State Farm Warns Of Catalytic Converter Thefts
The largest auto insurer in Illinois is sounding a warning about thefts of catalytic converters from autos.
Bloomington-based State Farm Insurance says nationally thefts of that car part have tripled in the last year. State Farm spokesperson Heather Paul said pandemic-related unemployment may be driving the thefts.
"You had a lot of people who may have been out of work looking for alternative ways to make money. And because it is an easy target, thieves were going out and targeting vehicles," said Paul.
Paul said the economy may have affected the trend in another guise.
"We also saw an increase in the amount paid in the after-market or the metals market for in particular three different types of valuable metals that are in catalytic converters, which are platinum, rhodium, and palladium," said Paul.
Depending on the size of the converter, State Farm said thieves are selling them for hundreds, even thousands, of dollars. For the owner of the car, it can be a costly crime due to the potential loss of work, finding and paying for alternate transportation, and paying thousands to get the car fixed.

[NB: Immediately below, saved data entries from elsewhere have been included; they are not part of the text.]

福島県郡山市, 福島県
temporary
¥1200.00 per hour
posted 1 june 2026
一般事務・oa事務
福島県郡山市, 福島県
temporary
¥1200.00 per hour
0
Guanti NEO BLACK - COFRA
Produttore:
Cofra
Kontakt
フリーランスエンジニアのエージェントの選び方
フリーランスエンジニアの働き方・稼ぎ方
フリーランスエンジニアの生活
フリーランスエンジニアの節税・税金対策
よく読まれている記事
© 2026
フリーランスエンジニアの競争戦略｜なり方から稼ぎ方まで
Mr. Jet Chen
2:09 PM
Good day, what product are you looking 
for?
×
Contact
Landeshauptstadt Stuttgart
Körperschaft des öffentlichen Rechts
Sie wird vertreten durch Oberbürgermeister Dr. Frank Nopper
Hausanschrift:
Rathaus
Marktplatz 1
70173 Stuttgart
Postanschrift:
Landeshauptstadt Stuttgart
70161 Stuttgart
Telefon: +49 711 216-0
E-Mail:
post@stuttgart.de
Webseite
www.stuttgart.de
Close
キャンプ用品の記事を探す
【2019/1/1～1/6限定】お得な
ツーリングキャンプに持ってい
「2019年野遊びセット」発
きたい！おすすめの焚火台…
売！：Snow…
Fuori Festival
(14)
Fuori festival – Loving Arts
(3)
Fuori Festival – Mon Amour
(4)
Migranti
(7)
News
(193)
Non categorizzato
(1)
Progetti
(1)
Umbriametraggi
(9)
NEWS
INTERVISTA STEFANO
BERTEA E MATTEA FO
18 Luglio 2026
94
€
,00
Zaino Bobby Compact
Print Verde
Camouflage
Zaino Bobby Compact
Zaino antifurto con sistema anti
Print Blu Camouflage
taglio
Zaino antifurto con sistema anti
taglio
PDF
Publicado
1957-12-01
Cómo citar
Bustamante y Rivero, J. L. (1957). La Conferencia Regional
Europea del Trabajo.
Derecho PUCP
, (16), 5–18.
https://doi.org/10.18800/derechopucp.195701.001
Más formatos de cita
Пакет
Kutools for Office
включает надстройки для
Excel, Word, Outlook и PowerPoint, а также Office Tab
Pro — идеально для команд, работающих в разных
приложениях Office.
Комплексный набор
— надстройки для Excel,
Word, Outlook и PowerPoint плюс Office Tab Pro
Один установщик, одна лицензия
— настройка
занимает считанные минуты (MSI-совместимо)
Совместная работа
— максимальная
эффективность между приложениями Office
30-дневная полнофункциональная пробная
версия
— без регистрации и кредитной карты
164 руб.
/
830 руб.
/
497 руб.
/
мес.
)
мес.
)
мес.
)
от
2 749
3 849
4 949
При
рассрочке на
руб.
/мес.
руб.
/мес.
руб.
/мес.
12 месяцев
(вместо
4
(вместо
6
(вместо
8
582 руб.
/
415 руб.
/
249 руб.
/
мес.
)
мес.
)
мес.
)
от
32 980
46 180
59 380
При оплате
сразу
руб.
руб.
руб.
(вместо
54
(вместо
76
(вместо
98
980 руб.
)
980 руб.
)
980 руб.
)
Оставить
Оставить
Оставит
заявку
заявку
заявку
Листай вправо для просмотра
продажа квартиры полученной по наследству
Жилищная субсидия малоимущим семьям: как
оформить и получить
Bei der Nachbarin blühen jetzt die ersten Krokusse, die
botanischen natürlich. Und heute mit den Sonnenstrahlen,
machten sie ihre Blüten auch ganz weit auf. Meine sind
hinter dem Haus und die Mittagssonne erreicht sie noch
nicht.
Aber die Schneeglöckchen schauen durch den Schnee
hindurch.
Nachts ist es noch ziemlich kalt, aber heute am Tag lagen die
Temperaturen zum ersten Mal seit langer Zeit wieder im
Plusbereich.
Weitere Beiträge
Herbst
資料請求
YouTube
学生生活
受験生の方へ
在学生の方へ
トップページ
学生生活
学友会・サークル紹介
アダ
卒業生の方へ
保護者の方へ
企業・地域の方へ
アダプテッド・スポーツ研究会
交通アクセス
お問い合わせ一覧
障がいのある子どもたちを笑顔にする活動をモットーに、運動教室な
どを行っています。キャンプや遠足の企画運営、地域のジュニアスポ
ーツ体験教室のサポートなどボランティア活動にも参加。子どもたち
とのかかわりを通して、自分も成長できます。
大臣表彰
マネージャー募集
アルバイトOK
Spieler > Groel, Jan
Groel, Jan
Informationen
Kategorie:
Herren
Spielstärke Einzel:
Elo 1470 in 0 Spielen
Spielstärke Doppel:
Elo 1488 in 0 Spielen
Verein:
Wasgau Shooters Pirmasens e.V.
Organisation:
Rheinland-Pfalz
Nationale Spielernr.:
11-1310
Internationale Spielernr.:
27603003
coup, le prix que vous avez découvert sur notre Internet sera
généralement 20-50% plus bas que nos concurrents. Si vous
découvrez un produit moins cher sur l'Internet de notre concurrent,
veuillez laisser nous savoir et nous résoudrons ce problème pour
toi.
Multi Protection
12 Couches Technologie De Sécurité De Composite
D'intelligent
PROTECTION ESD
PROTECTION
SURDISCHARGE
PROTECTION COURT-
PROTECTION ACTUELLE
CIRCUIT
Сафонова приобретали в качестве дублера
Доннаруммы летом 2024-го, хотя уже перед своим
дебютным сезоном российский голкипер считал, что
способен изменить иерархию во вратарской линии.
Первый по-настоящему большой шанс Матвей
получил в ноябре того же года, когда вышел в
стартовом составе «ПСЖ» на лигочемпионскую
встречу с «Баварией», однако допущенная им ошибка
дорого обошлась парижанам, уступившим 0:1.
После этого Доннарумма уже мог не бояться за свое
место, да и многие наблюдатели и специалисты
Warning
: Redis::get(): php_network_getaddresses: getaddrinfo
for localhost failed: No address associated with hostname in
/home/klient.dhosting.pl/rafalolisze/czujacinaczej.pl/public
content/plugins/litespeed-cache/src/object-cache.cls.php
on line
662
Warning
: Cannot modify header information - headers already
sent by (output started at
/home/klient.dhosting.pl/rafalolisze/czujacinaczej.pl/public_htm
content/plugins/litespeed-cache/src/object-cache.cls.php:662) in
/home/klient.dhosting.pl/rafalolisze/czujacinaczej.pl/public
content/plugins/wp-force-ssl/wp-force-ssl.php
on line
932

Paul said thefts occur in all settings, urban and rural. She said some auto owners have been hit multiple times, suggesting they are being targeted.
In 2019, State Farm paid $4.3M for 2,375 catalytic converter theft claims nationally. During 2020 and at the height of the pandemic, State Farm experienced an increase of over 318% in the amount paid compared to 2019 – over $18M paid for 9,320 claims, said the company. The company said it has paid out more than $21 million for more than 12,000 catalytic converter thefts nationwide so far this year, more than for all of last year.
Illinois ranks fifth in the nation for converter thefts, Paul said.
In 2020, State Farm paid nearly $1.1 million for just over 700 catalytic converter theft claims in Illinois. In the first six months of 2021, the company said it paid nearly $847,000 for just over 590 catalytic converter theft claims in Illinois.
She said State Farm is asking Illinois lawmakers to require better record-keeping by metals dealers about who they buy from, impose fines on those who buy from the gray and black market, and perhaps even put VIN numbers on catalytic converter parts. She said 18 states are considering similar measures.
Paul also suggested that if people leave their vehicles parked in public for long periods, they try to choose well lit areas or install security cameras. She said some models can even have metal plates installed over the catalytic converter to make theft more difficult.